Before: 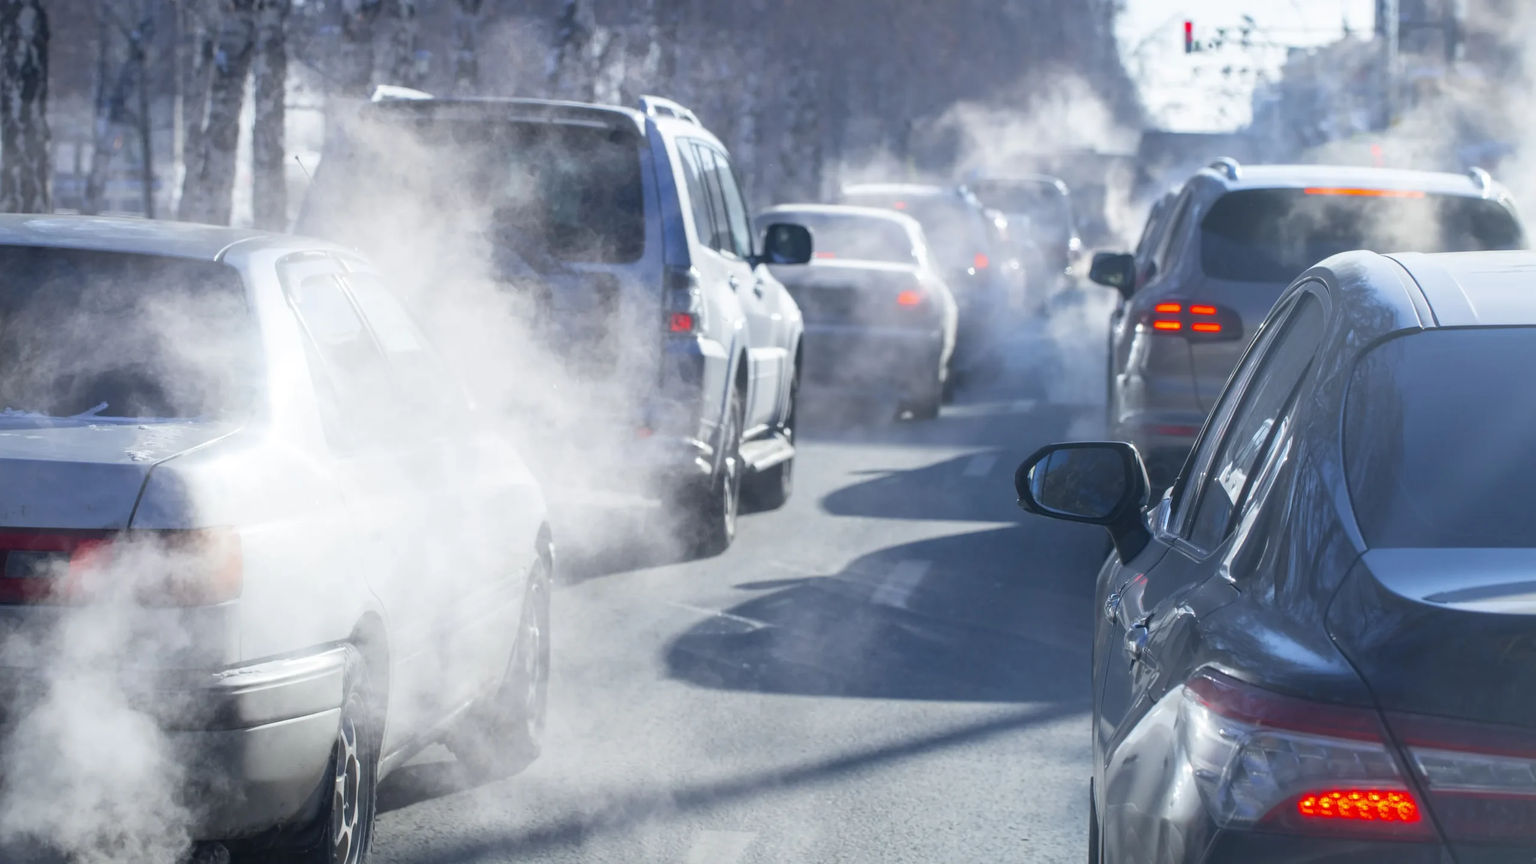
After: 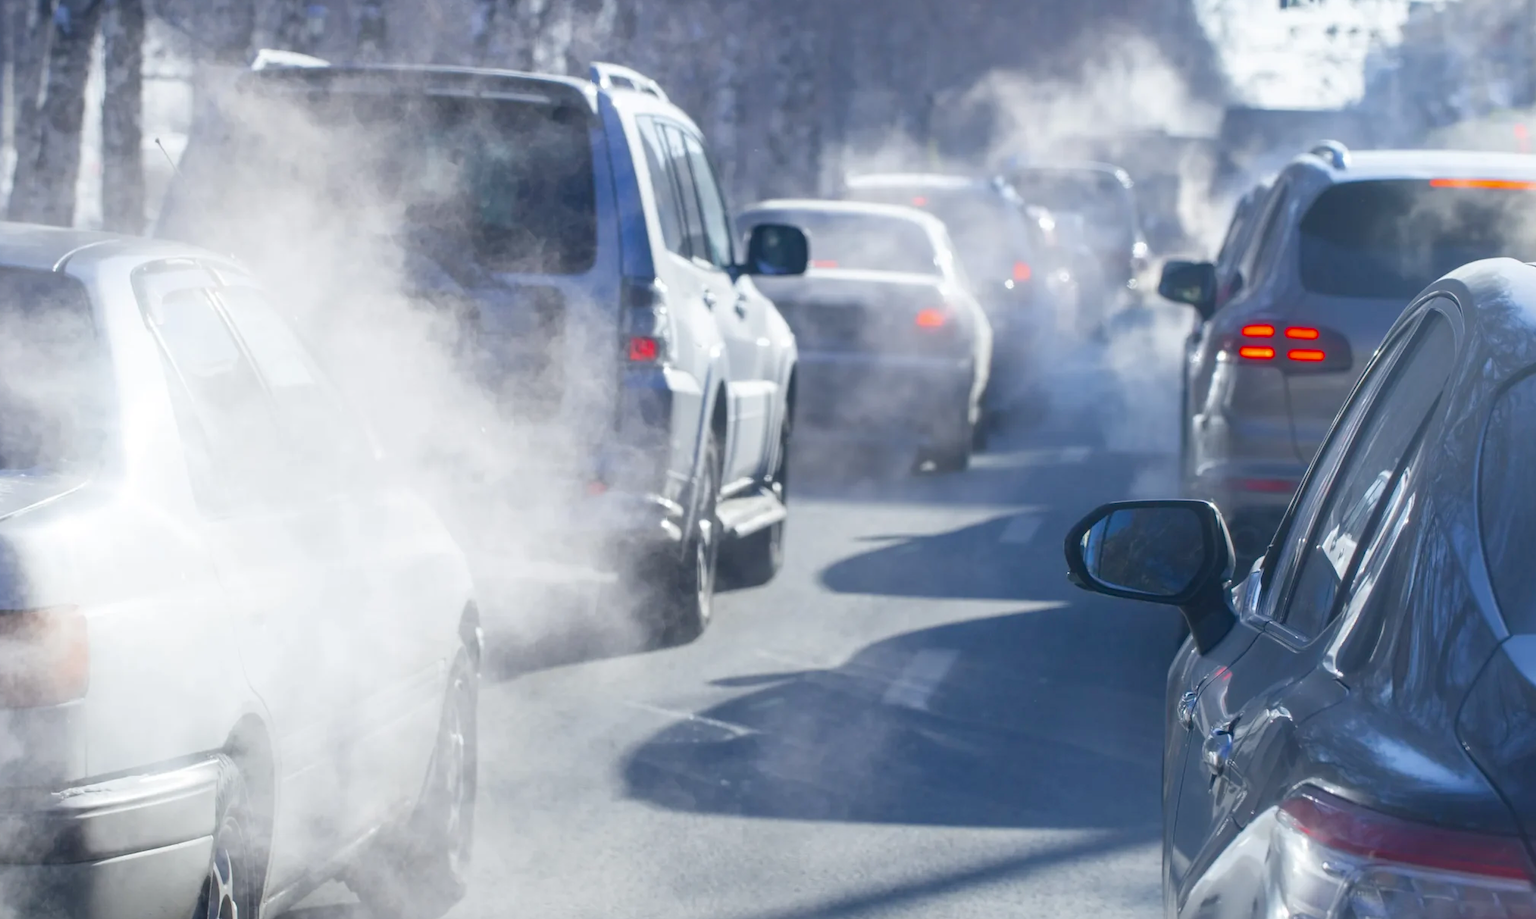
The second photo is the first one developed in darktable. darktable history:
crop: left 11.225%, top 5.381%, right 9.565%, bottom 10.314%
color balance rgb: perceptual saturation grading › global saturation 20%, perceptual saturation grading › highlights -25%, perceptual saturation grading › shadows 25%
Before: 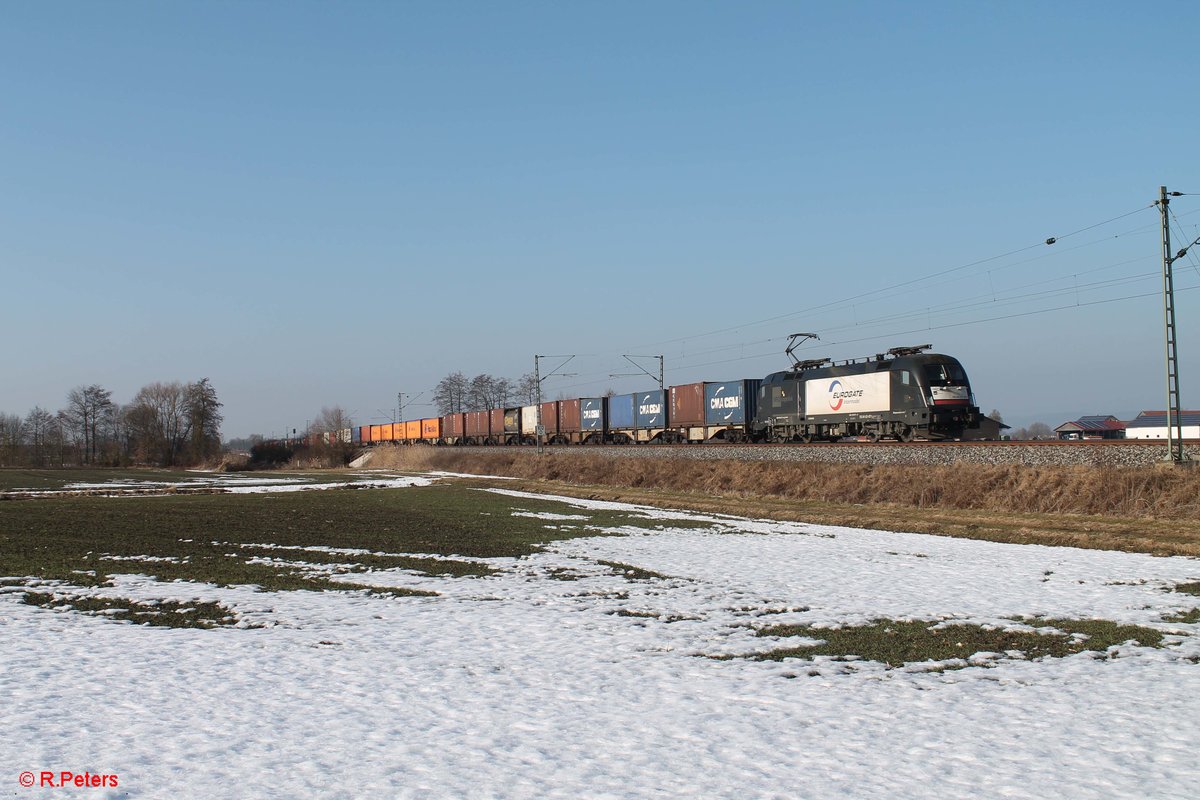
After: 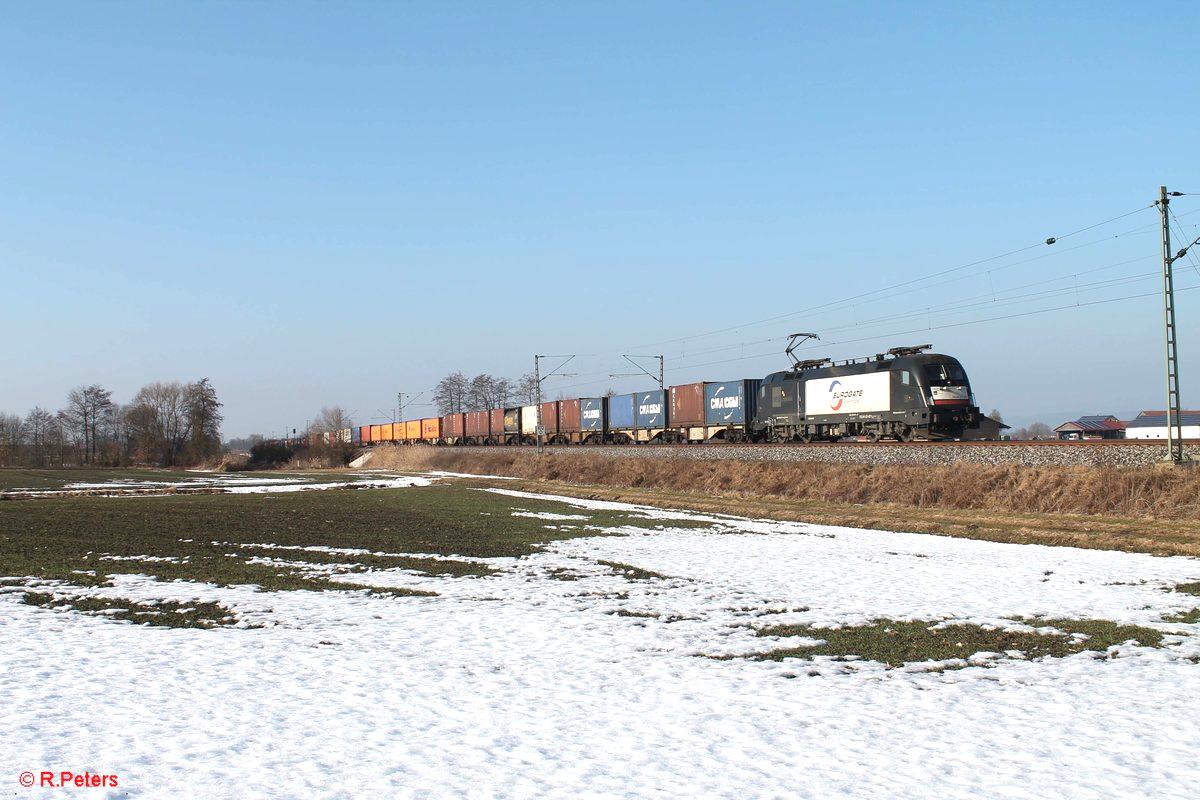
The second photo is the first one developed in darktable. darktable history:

● ● ● ● ●

→ Your goal
Repeat all the text in the material above word for word, but leave the pictures out.

→ Exercise result
Before: 
After: 
The second photo is the first one developed in darktable. darktable history:
crop: left 11.225%, top 5.381%, right 9.565%, bottom 10.314%
color balance rgb: perceptual saturation grading › global saturation 20%, perceptual saturation grading › highlights -25%, perceptual saturation grading › shadows 25%
Before: 
After: 
The second photo is the first one developed in darktable. darktable history:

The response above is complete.